読む文章 =
——————————

このシリーズはとても貴重な録音がたくさん詰まっていて、
愛聴しています。

作曲者自身による談話も数分ずつ入っていて、
しかも今の談話ではなく、
作曲当時のものなので、
これもまた面白いです。

黛敏郎さんの談話で、いいなー!と思ったのは、この部分。
「いっさいの文学的ないしは、絵画的なイメージというものと、つながりを持たない」
そういう音楽を、音自身を組み立てて作っていきたいとおっしゃっているところ。

湯浅譲二さんの談話で、いいなー!と思ったのは、この部分。
能の影響を受けたという話の中で、
「音と、音のない休止。
 休止というのは音を実態として把握させるためにあるのではなくて、
 休止も音も同じウエイトでとりあつかわれている
 という気が、私にはするのです」


私は無音が音と同じあつかいをされていることを
最初に、ヴェーベルンの音楽を聴いたときに感じて、
ものすごく衝撃的だったのですが、
たしかに、日本の音楽はそもそもそうかもしれません。

曲でとくによかったのは、
湯浅譲二さんでは「プロジェクション・エセムプラスティク」
ホワイトノイズでできている曲で、
昔、同じくホワイトノイズで作られた「イコン」という曲を聴いたときは、
その発想に驚いたものですが、
それに先行する作品のようです。

黛敏郎さんでは「カンパノロジー」は文句なしの名曲。

——————————

課題 A =
現代音楽の録音についての文章にある次の一文を英語に訳すこと。「作曲者自身による談話も数分ずつ入っていて、しかも今の談話ではなく、作曲当時のものなので、これもまた面白いです。」
課題 B =
現代音楽の録音についての文章を、最後の一文の後から書き継ぐこと。
素材は、現代音楽の録音についての文章とは関係のない別物だ。

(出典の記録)
——————————

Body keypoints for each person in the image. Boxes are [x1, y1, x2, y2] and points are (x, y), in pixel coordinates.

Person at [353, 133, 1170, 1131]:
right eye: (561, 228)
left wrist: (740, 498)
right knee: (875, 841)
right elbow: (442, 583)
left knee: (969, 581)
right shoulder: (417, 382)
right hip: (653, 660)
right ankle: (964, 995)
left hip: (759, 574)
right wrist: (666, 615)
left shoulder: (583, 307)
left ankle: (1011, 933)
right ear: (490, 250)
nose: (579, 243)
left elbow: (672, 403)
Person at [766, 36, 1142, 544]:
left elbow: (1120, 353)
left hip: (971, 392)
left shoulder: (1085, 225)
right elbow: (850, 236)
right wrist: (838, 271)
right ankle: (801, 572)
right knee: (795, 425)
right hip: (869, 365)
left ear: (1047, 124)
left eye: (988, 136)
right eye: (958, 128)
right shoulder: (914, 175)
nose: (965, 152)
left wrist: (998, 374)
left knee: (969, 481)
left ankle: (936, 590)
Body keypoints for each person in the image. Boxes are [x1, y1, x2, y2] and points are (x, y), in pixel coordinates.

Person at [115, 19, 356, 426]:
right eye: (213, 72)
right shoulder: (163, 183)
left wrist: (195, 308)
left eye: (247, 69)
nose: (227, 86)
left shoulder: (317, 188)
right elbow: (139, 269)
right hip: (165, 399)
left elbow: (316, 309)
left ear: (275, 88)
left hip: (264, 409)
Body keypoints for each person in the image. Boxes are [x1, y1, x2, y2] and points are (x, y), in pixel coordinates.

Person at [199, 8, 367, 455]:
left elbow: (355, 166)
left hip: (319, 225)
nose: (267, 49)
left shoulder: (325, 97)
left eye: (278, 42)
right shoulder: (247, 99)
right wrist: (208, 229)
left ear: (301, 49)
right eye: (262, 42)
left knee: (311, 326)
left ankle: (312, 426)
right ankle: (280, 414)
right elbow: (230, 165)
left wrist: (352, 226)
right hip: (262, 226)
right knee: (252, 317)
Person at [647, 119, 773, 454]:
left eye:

——————————

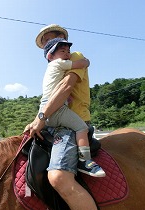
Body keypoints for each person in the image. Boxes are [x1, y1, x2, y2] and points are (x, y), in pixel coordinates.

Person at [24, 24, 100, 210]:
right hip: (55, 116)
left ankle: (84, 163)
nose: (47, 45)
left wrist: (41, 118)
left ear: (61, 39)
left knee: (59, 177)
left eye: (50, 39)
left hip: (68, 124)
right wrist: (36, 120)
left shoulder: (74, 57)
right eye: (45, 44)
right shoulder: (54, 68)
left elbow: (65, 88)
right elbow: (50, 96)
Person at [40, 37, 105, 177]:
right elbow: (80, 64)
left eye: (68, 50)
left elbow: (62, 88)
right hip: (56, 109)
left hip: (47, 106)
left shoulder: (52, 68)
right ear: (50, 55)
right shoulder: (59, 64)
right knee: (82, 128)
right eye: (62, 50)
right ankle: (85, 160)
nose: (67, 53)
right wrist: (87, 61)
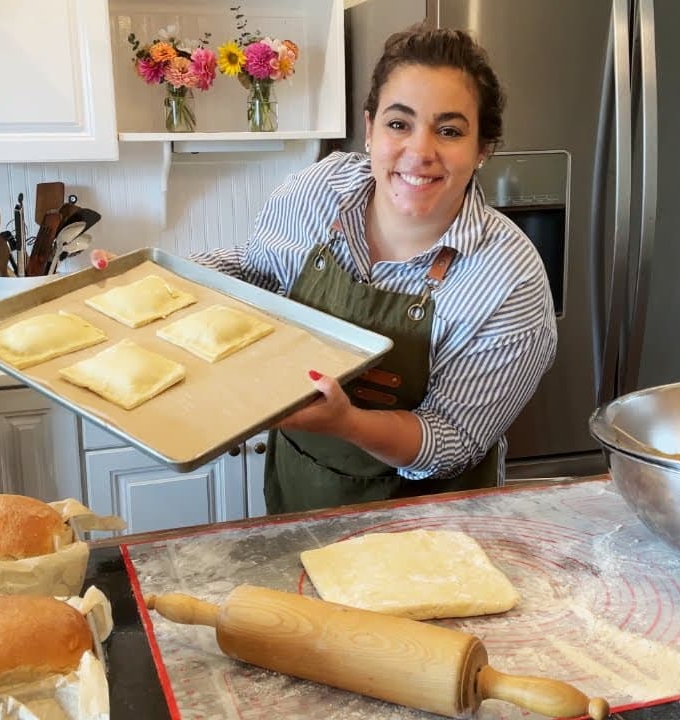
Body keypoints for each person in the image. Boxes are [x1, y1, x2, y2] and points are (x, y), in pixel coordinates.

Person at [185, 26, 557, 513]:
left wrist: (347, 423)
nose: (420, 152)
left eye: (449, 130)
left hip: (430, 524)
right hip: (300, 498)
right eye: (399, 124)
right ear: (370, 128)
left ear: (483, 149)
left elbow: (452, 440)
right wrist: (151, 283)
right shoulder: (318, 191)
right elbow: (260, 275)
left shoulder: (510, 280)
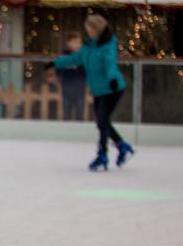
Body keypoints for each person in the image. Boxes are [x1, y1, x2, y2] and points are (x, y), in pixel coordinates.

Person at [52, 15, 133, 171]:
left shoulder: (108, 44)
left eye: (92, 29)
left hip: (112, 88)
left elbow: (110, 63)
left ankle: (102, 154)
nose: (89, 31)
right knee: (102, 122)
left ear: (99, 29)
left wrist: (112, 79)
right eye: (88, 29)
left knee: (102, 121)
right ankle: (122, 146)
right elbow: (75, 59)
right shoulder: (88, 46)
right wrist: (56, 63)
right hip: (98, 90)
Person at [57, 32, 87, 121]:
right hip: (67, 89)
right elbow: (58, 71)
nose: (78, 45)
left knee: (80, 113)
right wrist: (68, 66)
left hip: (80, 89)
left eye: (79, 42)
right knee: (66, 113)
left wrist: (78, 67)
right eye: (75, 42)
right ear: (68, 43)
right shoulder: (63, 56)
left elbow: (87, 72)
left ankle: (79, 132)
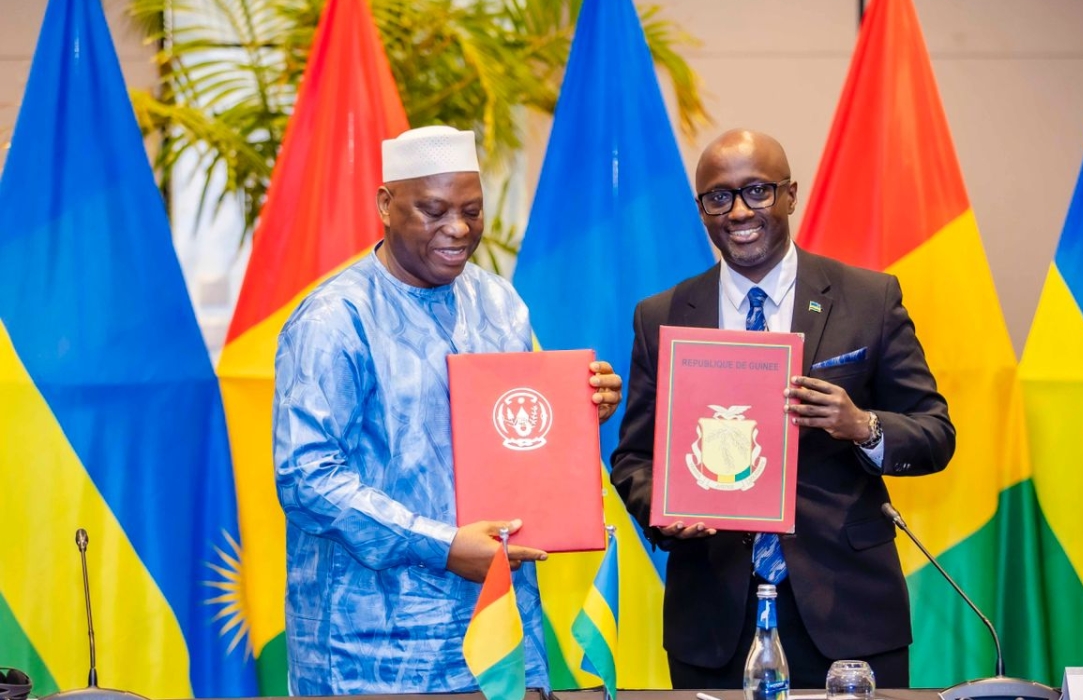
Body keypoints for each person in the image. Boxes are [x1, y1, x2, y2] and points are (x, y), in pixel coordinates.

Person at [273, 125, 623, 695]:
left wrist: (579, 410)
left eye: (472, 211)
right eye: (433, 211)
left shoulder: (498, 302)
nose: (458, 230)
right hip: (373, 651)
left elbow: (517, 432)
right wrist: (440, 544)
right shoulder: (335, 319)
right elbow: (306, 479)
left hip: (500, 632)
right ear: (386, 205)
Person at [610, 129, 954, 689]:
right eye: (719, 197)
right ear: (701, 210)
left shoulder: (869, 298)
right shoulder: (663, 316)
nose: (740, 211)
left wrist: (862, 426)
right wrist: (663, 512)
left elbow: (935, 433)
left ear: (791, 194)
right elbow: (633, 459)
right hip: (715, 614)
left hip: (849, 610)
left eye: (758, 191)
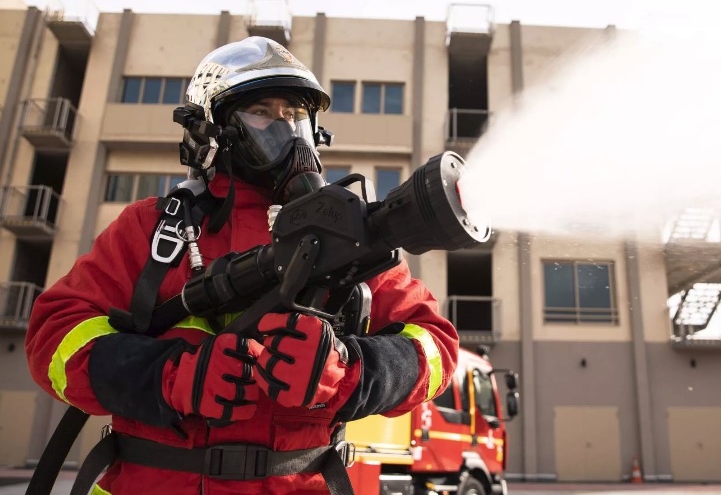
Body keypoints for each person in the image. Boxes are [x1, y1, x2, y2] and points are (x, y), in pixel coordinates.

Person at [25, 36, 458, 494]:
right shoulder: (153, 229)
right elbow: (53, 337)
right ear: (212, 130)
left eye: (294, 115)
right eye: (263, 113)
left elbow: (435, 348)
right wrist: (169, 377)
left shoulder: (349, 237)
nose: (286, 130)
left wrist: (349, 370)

——————————

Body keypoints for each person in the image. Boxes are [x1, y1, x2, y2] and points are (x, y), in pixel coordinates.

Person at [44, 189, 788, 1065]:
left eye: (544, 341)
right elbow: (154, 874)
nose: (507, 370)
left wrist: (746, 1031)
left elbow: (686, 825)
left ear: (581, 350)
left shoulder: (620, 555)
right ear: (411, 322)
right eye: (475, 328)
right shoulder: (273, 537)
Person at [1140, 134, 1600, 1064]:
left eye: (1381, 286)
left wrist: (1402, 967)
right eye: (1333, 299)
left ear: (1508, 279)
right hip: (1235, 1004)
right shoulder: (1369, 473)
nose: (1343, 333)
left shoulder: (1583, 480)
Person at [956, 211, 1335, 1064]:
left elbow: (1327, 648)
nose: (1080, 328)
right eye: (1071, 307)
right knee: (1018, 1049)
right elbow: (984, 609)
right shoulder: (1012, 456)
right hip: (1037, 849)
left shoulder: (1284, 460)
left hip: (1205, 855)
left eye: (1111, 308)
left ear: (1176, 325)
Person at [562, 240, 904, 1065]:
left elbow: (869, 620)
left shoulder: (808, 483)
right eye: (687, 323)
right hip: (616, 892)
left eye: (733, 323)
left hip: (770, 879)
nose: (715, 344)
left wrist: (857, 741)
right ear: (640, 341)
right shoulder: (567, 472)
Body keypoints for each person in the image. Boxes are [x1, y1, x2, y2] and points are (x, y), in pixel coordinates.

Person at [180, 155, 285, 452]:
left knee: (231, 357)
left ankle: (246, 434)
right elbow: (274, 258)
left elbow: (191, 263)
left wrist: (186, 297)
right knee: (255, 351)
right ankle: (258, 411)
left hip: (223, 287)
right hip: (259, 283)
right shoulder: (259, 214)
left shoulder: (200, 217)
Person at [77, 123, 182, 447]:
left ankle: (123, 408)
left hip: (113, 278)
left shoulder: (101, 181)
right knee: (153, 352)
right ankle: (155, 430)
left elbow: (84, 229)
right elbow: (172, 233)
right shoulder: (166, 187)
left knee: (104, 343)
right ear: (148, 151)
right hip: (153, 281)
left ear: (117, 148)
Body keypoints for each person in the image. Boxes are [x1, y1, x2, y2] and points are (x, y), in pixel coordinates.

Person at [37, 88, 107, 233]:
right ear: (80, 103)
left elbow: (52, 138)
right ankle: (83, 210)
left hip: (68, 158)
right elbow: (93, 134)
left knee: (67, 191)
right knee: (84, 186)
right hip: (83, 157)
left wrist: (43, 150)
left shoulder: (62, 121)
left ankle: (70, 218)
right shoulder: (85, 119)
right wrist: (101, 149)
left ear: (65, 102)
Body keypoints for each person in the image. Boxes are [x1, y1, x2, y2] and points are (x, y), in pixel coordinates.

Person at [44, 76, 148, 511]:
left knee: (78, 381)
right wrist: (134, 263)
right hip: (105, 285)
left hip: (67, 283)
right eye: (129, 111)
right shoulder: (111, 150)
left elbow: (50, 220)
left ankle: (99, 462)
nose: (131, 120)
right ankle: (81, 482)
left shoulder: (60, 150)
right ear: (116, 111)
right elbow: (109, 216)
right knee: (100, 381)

——————————

解答 A =
Each also includes a few minutes of talk by the composers themselves, and since these are not recent talks but ones from the time the pieces were composed, they are interesting as well.

解答 B =
京都や奈良の寺院の鐘の音を使った曲です。

そして、今回、なんといっても感動したのが、
黛敏郎さんの「七人の奏者によるミクロコスモス 」(1957)(初演)

曲自体も、もちろんいいのですが、
感動したのは、そのいかにも前衛らしい前衛っぷりです。

前衛が前衛でいられた時代。
新しい試みはそれだけで価値を持ち、
「新しいことはいいことだ」と素直に思うことができた黄金の日々。
やってみたいこと、やるべきこと、
まだ誰もやっていないことが、山ほどあって、
もどかしいくらいの
黎明期の若々しい息吹を感じます。

映画で言えば、
メリエスとか、
そういうのを観たときに感じる感動です。

いい時代だったなーと、懐かしさを感じるのが不思議です。
1957年はまだ生まれてもいませんから。
ノスタルジーは、自分の知らない時代や場所にも感じる、
というのは本当ですね。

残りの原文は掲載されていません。